About this exercise =>
Below are records; count the lines that contain "evenodd" and state only that count.

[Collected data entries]
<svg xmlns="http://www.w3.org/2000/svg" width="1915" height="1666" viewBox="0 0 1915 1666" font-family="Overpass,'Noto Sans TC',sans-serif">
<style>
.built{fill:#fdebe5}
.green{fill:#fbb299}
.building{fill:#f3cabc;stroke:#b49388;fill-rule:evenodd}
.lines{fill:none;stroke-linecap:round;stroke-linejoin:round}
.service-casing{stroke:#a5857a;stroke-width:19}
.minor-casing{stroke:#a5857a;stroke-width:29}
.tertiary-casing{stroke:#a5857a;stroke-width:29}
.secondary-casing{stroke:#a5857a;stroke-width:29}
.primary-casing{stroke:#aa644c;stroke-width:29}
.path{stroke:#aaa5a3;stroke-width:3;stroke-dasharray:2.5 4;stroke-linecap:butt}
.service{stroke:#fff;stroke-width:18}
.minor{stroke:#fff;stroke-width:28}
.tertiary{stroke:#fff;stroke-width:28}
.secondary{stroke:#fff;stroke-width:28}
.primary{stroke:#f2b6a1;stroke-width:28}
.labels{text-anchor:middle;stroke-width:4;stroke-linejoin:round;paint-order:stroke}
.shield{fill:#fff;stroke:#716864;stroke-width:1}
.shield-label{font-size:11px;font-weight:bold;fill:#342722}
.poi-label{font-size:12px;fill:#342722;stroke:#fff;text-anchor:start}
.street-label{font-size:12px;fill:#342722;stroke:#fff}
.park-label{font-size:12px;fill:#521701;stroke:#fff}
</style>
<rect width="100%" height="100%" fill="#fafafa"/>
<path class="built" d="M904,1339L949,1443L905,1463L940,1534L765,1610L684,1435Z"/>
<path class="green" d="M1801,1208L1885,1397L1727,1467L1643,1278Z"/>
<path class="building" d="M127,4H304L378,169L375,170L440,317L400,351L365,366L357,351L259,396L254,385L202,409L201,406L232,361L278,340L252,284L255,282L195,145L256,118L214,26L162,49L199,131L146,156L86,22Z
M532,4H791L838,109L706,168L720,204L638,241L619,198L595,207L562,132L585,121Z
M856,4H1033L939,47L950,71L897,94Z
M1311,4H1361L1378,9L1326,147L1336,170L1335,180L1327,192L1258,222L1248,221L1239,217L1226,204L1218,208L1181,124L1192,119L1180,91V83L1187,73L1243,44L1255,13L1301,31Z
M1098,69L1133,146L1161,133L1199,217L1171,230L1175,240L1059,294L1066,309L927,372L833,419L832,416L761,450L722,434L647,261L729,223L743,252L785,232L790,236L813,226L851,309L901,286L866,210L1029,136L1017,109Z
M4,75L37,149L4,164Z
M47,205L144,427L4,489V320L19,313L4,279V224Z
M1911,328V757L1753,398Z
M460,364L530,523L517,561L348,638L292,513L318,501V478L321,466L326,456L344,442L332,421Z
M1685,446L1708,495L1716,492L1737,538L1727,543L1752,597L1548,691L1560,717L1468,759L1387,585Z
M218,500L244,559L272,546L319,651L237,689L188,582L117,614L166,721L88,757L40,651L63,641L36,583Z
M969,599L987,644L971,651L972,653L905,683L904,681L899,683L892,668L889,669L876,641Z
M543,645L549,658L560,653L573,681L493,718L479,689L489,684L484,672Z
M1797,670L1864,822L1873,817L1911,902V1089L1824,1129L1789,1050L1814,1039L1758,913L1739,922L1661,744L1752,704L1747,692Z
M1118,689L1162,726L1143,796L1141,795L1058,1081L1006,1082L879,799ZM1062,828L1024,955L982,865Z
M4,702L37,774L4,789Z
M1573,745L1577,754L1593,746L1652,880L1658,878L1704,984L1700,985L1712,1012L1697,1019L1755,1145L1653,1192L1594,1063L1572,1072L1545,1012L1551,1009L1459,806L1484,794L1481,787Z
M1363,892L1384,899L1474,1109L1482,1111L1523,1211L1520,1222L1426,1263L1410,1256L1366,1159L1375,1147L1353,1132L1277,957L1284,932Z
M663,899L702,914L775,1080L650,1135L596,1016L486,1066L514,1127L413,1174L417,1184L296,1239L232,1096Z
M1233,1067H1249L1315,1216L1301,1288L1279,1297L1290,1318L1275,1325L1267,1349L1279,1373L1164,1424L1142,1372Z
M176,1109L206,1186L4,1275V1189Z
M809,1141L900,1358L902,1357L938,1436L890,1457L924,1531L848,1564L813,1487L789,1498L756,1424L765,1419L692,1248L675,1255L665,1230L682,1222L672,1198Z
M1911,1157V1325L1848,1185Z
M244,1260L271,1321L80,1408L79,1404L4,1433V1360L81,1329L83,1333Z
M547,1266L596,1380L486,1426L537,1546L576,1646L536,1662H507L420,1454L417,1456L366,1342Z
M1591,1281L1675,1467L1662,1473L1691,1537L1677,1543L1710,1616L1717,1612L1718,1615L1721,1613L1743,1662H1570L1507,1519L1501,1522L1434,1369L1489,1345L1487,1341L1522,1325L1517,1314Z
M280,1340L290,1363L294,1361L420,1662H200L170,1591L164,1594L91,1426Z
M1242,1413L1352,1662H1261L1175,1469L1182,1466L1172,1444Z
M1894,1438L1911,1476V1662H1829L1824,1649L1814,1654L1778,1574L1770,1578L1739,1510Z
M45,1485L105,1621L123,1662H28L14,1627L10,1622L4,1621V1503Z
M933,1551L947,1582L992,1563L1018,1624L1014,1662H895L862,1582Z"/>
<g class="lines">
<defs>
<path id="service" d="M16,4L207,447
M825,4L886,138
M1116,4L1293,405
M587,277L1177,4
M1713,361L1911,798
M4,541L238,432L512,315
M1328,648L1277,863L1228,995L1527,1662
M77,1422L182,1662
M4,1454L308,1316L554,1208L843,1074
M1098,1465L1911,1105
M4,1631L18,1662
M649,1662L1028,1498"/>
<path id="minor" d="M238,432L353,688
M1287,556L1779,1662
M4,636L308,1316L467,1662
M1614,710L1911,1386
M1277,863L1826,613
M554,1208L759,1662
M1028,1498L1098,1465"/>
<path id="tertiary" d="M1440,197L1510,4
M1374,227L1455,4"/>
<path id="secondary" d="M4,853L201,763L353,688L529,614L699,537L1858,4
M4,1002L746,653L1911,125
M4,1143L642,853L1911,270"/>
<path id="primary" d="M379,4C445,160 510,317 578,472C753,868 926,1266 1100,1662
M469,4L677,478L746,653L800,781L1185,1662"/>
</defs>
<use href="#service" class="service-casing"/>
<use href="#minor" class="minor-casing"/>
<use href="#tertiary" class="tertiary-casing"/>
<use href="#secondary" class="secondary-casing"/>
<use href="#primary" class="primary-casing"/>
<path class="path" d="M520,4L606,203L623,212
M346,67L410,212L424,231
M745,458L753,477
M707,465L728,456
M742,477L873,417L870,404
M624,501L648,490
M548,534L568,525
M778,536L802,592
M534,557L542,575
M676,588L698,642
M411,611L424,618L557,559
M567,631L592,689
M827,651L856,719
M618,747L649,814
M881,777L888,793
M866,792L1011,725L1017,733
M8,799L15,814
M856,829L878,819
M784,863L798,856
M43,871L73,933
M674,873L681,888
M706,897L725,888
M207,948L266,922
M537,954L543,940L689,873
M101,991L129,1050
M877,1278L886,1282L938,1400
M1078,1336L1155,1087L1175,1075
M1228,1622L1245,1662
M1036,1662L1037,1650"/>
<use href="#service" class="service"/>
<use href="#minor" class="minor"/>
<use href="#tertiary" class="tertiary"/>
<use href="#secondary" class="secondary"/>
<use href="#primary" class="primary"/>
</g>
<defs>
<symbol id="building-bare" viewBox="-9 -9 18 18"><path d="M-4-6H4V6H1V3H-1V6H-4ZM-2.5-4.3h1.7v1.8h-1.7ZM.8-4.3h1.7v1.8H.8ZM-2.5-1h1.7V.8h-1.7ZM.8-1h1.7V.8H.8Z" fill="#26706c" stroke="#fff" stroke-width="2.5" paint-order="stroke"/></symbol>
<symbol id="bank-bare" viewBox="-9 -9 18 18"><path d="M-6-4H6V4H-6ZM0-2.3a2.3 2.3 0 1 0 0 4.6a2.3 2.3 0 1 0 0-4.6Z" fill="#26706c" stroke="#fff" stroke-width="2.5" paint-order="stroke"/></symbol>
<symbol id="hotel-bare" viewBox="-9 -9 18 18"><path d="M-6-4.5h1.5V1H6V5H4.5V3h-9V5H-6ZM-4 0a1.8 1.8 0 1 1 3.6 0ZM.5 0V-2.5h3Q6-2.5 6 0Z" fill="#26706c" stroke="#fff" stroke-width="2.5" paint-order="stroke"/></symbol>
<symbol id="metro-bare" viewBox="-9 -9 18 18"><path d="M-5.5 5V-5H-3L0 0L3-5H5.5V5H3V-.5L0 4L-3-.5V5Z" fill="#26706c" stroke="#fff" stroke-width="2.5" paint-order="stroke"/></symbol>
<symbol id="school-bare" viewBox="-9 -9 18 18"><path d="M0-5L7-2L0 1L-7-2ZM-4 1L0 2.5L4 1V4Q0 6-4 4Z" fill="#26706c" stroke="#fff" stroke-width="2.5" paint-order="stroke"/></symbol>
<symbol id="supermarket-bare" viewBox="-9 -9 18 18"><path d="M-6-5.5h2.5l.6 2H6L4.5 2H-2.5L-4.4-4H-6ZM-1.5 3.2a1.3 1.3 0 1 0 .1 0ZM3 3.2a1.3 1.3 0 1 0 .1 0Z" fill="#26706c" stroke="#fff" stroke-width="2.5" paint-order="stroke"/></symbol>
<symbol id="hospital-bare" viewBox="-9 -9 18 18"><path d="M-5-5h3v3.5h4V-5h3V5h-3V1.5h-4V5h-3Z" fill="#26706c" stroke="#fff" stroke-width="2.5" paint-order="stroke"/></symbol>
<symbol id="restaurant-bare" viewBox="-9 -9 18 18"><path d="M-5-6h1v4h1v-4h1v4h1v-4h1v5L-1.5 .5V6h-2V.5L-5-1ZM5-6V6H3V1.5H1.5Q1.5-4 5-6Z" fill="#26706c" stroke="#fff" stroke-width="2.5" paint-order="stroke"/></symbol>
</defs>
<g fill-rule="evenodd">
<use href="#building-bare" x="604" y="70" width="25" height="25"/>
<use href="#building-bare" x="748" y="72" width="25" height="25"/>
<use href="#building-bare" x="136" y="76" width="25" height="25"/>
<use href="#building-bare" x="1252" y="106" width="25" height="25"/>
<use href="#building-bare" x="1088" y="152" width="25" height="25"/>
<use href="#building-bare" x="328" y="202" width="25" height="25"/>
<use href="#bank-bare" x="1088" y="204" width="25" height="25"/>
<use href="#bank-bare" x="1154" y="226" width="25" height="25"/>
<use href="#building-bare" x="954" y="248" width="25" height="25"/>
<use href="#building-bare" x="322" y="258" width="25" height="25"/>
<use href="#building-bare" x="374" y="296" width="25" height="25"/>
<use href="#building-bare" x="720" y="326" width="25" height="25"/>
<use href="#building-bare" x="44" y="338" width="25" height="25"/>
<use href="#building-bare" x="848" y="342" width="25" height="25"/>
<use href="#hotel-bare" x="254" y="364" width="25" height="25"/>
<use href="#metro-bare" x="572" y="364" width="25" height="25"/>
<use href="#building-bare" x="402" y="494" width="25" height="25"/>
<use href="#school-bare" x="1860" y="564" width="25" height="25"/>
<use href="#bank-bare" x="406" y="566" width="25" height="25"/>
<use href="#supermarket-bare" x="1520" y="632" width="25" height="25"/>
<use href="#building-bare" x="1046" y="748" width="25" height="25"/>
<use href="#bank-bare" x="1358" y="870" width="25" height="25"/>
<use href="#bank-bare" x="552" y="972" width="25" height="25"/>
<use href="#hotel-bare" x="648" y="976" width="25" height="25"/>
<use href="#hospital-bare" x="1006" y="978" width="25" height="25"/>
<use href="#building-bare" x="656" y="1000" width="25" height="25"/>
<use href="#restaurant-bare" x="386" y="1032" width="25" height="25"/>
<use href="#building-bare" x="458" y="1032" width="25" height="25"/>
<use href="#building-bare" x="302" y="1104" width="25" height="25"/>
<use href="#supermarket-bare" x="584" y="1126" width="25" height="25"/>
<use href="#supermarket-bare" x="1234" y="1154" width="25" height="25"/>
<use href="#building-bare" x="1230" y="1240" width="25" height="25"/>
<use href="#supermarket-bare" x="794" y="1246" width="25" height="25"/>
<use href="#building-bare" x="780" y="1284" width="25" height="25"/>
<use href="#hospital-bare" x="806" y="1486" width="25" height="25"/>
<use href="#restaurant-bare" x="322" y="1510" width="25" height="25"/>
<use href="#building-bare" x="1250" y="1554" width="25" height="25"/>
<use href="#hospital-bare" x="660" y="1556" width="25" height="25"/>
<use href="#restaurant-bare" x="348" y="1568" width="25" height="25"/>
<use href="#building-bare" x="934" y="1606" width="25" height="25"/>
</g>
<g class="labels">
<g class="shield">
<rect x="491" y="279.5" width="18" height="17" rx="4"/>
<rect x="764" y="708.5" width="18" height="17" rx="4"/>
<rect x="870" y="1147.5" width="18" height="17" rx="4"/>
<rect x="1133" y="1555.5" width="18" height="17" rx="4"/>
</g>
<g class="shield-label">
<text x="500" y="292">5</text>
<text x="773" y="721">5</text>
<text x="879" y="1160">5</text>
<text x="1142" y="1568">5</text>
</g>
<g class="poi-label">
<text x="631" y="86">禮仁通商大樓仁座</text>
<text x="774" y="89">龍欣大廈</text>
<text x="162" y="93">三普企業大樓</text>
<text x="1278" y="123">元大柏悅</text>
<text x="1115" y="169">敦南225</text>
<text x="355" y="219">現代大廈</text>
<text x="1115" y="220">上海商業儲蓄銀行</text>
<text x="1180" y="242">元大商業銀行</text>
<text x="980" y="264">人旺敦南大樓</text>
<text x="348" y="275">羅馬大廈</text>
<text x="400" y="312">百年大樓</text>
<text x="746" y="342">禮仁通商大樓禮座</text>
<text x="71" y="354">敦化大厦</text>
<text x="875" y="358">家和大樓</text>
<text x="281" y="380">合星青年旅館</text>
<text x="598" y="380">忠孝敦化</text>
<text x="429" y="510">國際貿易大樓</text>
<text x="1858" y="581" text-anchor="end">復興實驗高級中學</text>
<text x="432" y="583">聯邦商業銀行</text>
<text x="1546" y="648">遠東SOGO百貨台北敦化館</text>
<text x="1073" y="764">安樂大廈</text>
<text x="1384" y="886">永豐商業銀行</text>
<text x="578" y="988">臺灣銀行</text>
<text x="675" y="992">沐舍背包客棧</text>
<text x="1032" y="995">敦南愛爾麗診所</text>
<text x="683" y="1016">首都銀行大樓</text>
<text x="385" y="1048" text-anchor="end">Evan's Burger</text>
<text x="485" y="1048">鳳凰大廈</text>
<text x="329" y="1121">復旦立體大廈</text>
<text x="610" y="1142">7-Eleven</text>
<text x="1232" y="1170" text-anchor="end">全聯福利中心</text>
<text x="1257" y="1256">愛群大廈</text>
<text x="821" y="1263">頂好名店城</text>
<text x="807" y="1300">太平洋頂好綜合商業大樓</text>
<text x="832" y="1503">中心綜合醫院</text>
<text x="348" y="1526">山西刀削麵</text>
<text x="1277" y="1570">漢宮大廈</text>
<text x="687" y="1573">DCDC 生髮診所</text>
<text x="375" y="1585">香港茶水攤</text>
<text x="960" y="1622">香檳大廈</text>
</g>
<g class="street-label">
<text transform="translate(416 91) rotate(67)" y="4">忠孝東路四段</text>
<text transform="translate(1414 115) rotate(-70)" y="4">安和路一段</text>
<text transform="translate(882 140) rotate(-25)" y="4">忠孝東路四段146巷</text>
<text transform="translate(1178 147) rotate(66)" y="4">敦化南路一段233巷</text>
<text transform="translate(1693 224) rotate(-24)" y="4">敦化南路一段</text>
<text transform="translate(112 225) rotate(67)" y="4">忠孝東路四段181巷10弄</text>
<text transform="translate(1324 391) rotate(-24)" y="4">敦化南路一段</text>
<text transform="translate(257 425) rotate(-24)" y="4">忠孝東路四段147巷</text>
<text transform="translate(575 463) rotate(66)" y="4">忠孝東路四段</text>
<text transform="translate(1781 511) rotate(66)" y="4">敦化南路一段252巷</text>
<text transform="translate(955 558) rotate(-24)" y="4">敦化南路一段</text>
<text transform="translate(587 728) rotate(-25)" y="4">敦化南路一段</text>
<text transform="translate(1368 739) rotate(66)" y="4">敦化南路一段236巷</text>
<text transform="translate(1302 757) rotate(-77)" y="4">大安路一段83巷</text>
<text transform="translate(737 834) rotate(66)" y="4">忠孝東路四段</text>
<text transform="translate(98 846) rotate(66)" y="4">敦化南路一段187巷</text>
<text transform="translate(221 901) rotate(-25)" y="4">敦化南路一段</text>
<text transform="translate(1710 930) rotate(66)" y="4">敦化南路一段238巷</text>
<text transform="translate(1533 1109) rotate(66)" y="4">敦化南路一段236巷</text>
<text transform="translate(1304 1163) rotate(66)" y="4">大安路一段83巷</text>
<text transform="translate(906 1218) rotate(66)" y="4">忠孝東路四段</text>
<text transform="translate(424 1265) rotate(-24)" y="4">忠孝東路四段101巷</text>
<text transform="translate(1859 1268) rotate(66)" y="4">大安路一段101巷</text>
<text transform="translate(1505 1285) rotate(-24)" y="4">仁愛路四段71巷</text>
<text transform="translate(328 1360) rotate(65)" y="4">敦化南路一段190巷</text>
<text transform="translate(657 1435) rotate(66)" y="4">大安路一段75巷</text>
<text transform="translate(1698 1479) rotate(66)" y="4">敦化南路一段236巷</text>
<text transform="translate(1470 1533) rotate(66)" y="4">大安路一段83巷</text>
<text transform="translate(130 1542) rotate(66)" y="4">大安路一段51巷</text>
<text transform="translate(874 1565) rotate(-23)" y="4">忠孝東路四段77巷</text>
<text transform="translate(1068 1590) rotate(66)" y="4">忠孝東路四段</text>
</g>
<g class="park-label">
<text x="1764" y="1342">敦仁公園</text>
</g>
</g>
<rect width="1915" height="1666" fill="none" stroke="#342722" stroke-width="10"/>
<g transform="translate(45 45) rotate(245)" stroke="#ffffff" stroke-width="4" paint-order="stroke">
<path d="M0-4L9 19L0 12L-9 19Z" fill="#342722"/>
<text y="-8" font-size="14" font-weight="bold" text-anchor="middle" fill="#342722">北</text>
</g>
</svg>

Output of the exercise =>
2